At this point, a circulating nurse began to fill out an incident report about a “discrepancy in the OR” with a narrative on the back that, oddly, had nothing to do with the events that took place during the surgery. What’s more, the circulating nurse testified that, at this point, she even realized that Mrs. Cascella had undergone a hemicolectomy to remove a mass and that no mass was present. She also testified that the gastroenterologist would not “justify” anything to her as a nurse and she expected some explanation for what she was witnessing.
Following the unnecessary surgery, instead of informing Mrs. Cascella and/or her family of this error (as required by statute), the gastroenterologist, the surgeon, and the Hospital fraudulently hid the evidence of the unnecessary surgery, intentionally misrepresented the purpose of the unnecessary surgery, and actually created false records to create the impression that the surgery which killed Mrs. Cascella was actually intended and necessary for her proper care.
Post-operatively, Mrs. Cascella developed respiratory distress that required transfer to an ICU and mechanical ventilation, and transfer to another medical facility, where she ultimately developed multi-organ failure and expired one month later, all due to complications caused by her unnecessary surgery.
As late as one year after the surgery, when Mrs. Cascella’s family retained Harry S. Cohen & Associates, the family was still confused as to why Mrs. Cascella, a healthy 64-year old, employed woman, underwent the operation that ultimately killed her, and certainly had no idea that the surgery was completely and totally unnecessary. In fact, prior to coming to our firm, the Cascella family had another well-respected law firm review the medical records; however, this law firm failed to catch this error. Luckily for the Cascella family, the medical staff at our firm was able to discover the fatal error.

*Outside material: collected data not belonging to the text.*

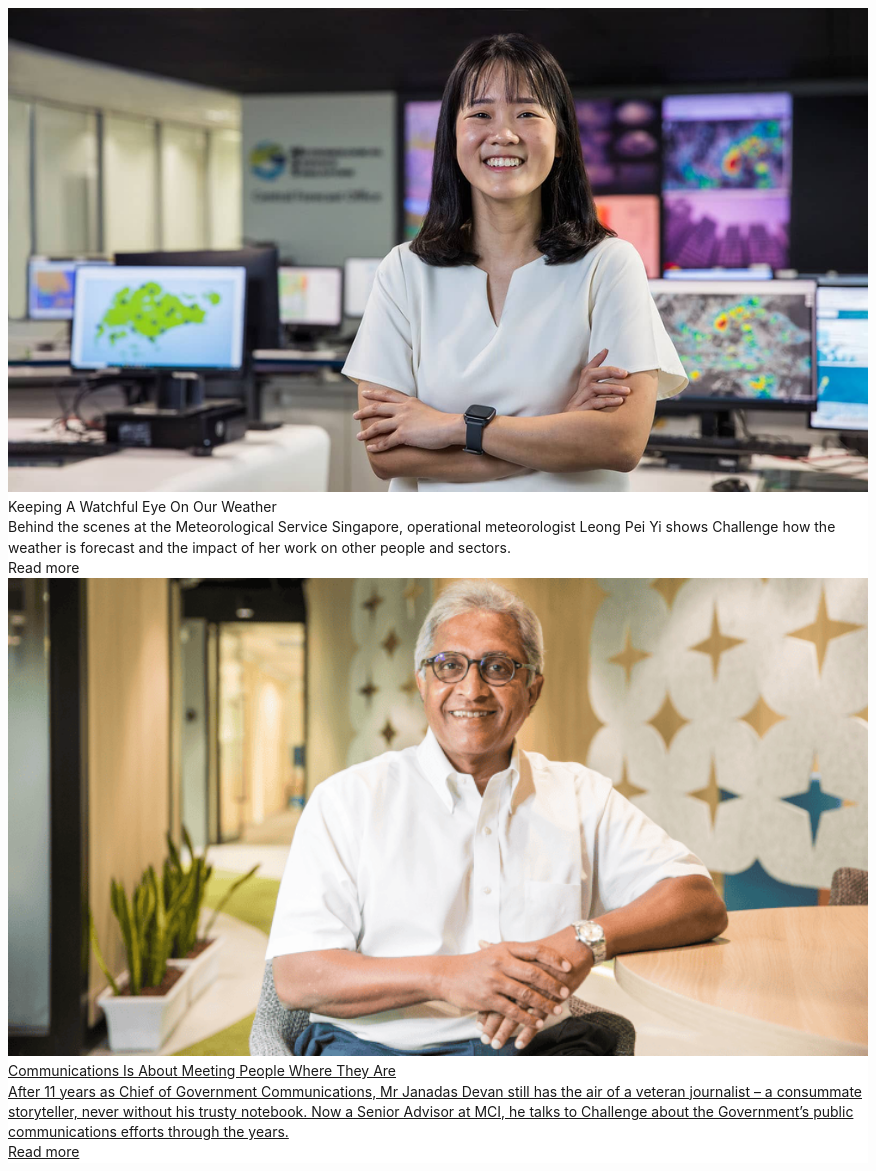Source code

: <img style="width: 100%" height="auto" width="100%" alt="Placeholder image" src="/images/00_mss_1600x900_thumbnail.jpg">
</div>
</div>
<div class="isomer-card-body">
<div class="isomer-card-title">Keeping A Watchful Eye On Our Weather</div>
<div class="isomer-card-description">Behind the scenes at the Meteorological Service Singapore, operational
meteorologist Leong Pei Yi shows Challenge how the weather is forecast
and the impact of her work on other people and sectors.</div>
<div class="isomer-card-link">Read more</div>
</div>
</a><a rel="noopener noreferrer nofollow" href="https://psdchallenge.psd.gov.sg/people/cuppa/communications-is-about-meeting-people-where-they-are" class="isomer-card"><div class="isomer-card-image"><div class="isomer-image-wrapper"><img style="width: 100%" height="auto" width="100%" alt="Janadas" src="/images/janadas_devan.png"></div></div><div class="isomer-card-body"><div class="isomer-card-title">Communications Is About Meeting People Where They Are</div><div class="isomer-card-description">After 11 years as Chief of Government Communications, Mr Janadas Devan still has the air of a veteran journalist – a consummate storyteller, never without his trusty notebook. Now a Senior Advisor at MCI, he talks to Challenge about the Government’s public communications efforts through the years.</div><div class="isomer-card-link">Read more</div></div></a>
<a rel="noopener noreferrer nofollow" href="https://psdchallenge.psd.gov.sg/people/cuppa/i-never-thought-i-would-be-a-permanent-secretary" class="isomer-card">
<div class="isomer-card-image">
<div class="isomer-image-wrapper">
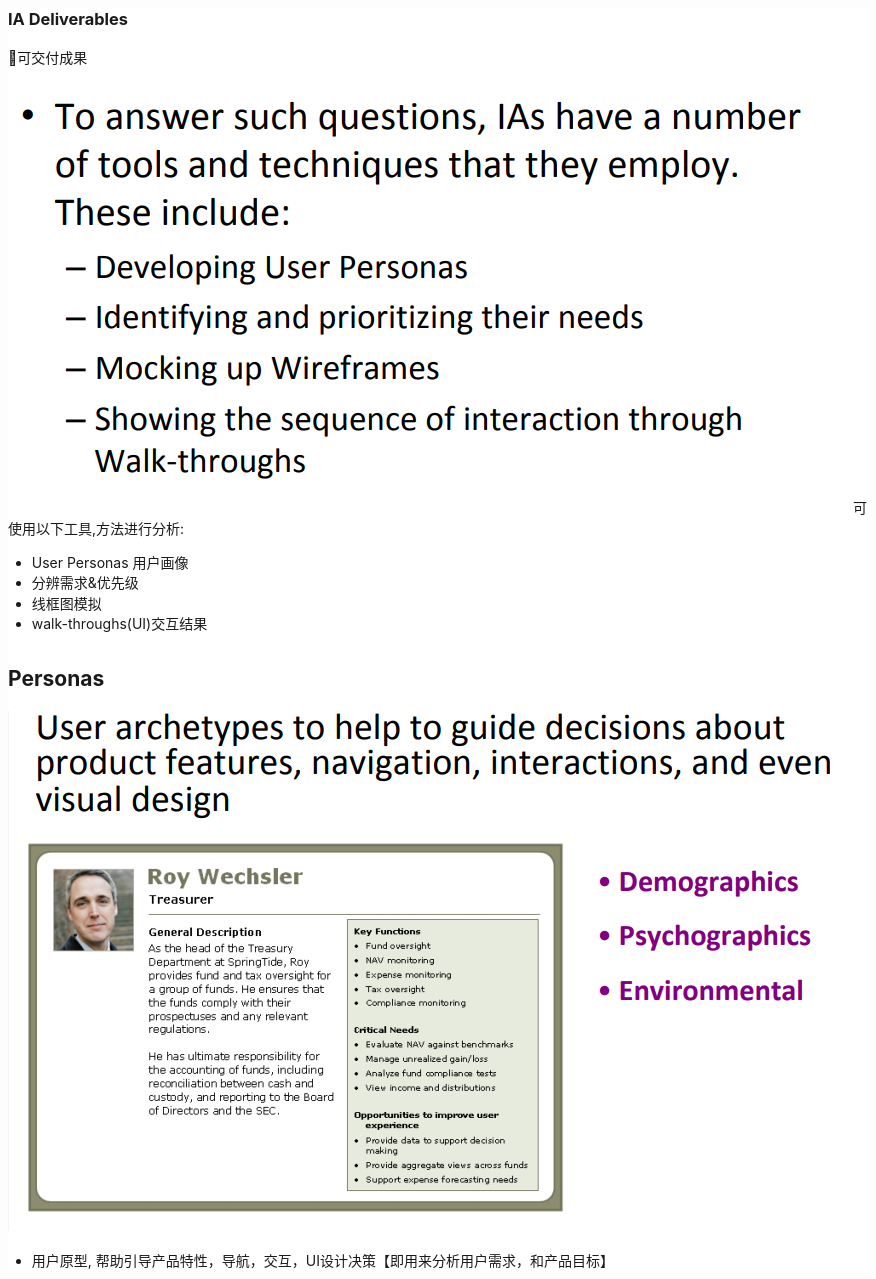 ### IA Deliverables

🍬可交付成果

![](/static/2020-02-23-05-59-03.png)
可使用以下工具,方法进行分析:
- User Personas 用户画像
- 分辨需求&优先级
- 线框图模拟
- walk-throughs(UI)交互结果

## Personas

![](/static/2020-02-23-06-02-50.png)
- 用户原型, 帮助引导产品特性，导航，交互，UI设计决策【即用来分析用户需求，和产品目标】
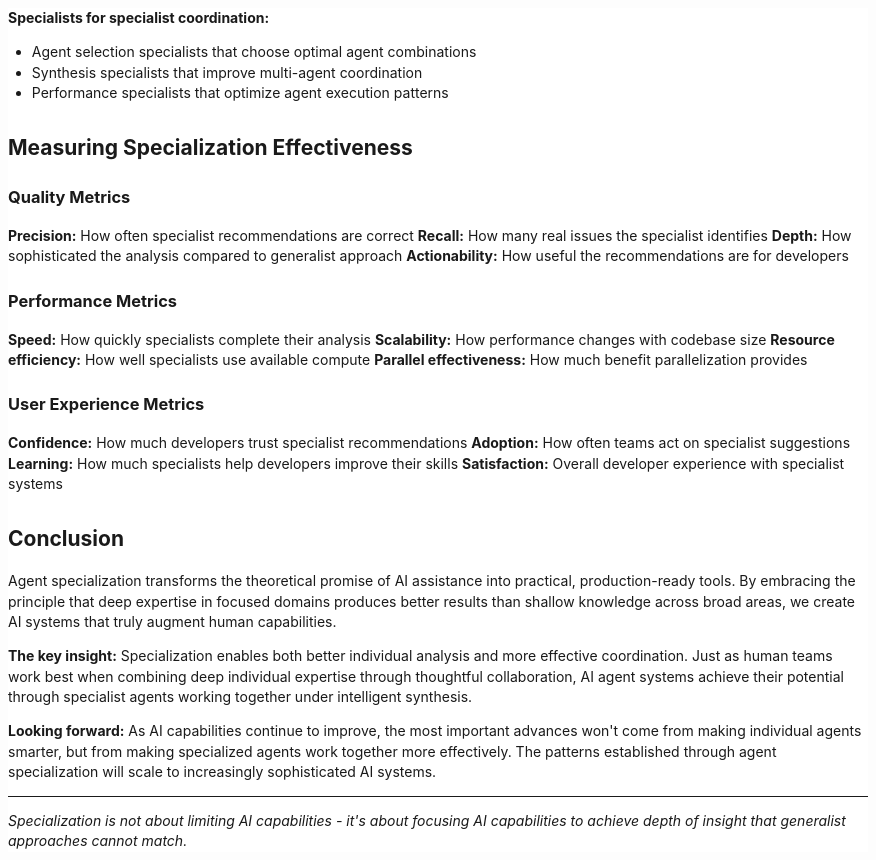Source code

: **Specialists for specialist coordination:**
- Agent selection specialists that choose optimal agent combinations
- Synthesis specialists that improve multi-agent coordination
- Performance specialists that optimize agent execution patterns

## Measuring Specialization Effectiveness

### Quality Metrics

**Precision:** How often specialist recommendations are correct
**Recall:** How many real issues the specialist identifies
**Depth:** How sophisticated the analysis compared to generalist approach
**Actionability:** How useful the recommendations are for developers

### Performance Metrics

**Speed:** How quickly specialists complete their analysis
**Scalability:** How performance changes with codebase size
**Resource efficiency:** How well specialists use available compute
**Parallel effectiveness:** How much benefit parallelization provides

### User Experience Metrics

**Confidence:** How much developers trust specialist recommendations
**Adoption:** How often teams act on specialist suggestions
**Learning:** How much specialists help developers improve their skills
**Satisfaction:** Overall developer experience with specialist systems

## Conclusion

Agent specialization transforms the theoretical promise of AI assistance into practical, production-ready tools. By embracing the principle that deep expertise in focused domains produces better results than shallow knowledge across broad areas, we create AI systems that truly augment human capabilities.

**The key insight:** Specialization enables both better individual analysis and more effective coordination. Just as human teams work best when combining deep individual expertise through thoughtful collaboration, AI agent systems achieve their potential through specialist agents working together under intelligent synthesis.

**Looking forward:** As AI capabilities continue to improve, the most important advances won't come from making individual agents smarter, but from making specialized agents work together more effectively. The patterns established through agent specialization will scale to increasingly sophisticated AI systems.

---

*Specialization is not about limiting AI capabilities - it's about focusing AI capabilities to achieve depth of insight that generalist approaches cannot match.*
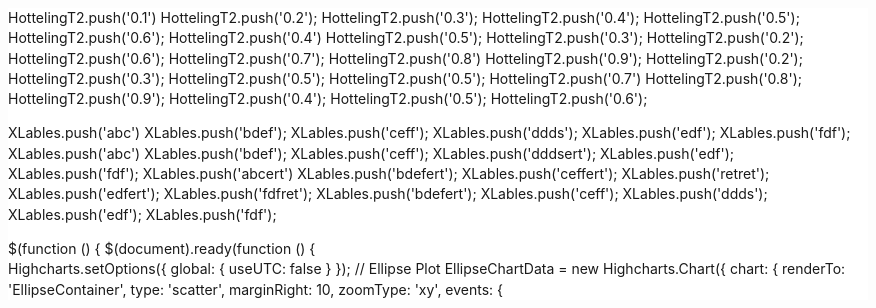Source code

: HottelingT2.push('0.1')
HottelingT2.push('0.2');
HottelingT2.push('0.3');
HottelingT2.push('0.4');
HottelingT2.push('0.5');
HottelingT2.push('0.6');
HottelingT2.push('0.4')
HottelingT2.push('0.5');
HottelingT2.push('0.3');
HottelingT2.push('0.2');
HottelingT2.push('0.6');
HottelingT2.push('0.7');
HottelingT2.push('0.8')
HottelingT2.push('0.9');
HottelingT2.push('0.2');
HottelingT2.push('0.3');
HottelingT2.push('0.5');
HottelingT2.push('0.5');
HottelingT2.push('0.7')
HottelingT2.push('0.8');
HottelingT2.push('0.9');
HottelingT2.push('0.4');
HottelingT2.push('0.5');
HottelingT2.push('0.6');

XLables.push('abc')
XLables.push('bdef');
XLables.push('ceff');
XLables.push('ddds');
XLables.push('edf');
XLables.push('fdf');
XLables.push('abc')
XLables.push('bdef');
XLables.push('ceff');
XLables.push('dddsert');
XLables.push('edf');
XLables.push('fdf');
XLables.push('abcert')
XLables.push('bdefert');
XLables.push('ceffert');
XLables.push('retret');
XLables.push('edfert');
XLables.push('fdfret');
XLables.push('bdefert');
XLables.push('ceff');
XLables.push('ddds');
XLables.push('edf');
XLables.push('fdf');

$(function () {
             $(document).ready(function () {        
                 Highcharts.setOptions({
                     global: {
                         useUTC: false
                     }
                 });
  // Ellipse Plot
          EllipseChartData = new Highcharts.Chart({
                     chart: {
                         renderTo: 'EllipseContainer',
                         type: 'scatter',
                         marginRight: 10,
                         zoomType: 'xy',
                         events: {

On behalf of our client’s Estate, we brought suit against the PCP, the gastroenterologist, the surgeon, and the Hospital. The lawsuit was based on two separate and distinct causes of action: (1) a professional negligence action based on performing major surgery on the wrong patient; and (2) a fraud/intentional misrepresentation action based on the intentional cover-up of the unnecessary surgery and pointless death.
Through the pendency of the lawsuit, each Defendant denied liability and essentially claimed, “It wasn’t my fault.” After dozens of court appearances, twenty-one depositions, etc., one day prior to the scheduled trial, the case settled for a multi-million dollar sum with each party contributing to the settlement. Our client was survived by her husband, 3 adult children, and numerous grandchildren.